*DESCRIPTION OF THE TASK:* From the data below, return each line in which the string "wind" is found.

*THE DATA:*
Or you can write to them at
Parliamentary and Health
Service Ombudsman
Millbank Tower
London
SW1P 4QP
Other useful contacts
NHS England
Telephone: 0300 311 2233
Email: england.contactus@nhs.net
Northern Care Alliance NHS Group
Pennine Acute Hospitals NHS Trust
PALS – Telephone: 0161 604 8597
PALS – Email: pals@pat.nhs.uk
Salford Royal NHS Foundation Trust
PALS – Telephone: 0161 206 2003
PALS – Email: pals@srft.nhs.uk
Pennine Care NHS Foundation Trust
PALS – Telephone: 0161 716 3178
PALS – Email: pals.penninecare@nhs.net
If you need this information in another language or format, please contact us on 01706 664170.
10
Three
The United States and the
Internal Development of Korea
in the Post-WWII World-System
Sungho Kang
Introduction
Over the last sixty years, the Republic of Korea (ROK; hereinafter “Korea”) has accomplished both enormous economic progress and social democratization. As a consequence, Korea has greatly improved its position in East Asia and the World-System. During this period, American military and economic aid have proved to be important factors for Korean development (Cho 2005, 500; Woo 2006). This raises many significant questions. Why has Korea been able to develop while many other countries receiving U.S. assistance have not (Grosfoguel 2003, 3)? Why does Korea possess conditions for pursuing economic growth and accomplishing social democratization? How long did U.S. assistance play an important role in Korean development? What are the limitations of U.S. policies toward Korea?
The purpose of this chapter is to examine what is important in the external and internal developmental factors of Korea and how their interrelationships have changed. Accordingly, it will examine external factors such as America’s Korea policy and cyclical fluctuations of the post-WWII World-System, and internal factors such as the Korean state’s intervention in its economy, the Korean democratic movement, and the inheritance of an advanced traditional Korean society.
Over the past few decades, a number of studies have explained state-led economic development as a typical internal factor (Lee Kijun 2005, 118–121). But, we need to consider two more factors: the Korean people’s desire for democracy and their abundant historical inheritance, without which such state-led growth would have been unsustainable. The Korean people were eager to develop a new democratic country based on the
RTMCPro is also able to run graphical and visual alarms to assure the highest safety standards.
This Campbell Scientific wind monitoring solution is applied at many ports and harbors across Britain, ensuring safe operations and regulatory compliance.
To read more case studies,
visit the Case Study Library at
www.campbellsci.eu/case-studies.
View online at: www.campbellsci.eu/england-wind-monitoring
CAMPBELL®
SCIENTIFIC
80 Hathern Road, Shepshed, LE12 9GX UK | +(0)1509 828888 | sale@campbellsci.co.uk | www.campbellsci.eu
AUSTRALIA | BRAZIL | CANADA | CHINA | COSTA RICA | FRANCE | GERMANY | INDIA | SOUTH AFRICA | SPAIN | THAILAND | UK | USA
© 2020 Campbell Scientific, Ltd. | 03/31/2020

*WRITTEN RESPONSE:*
This Campbell Scientific wind monitoring solution is applied at many ports and harbors across Britain, ensuring safe operations and regulatory compliance.
View online at: www.campbellsci.eu/england-wind-monitoring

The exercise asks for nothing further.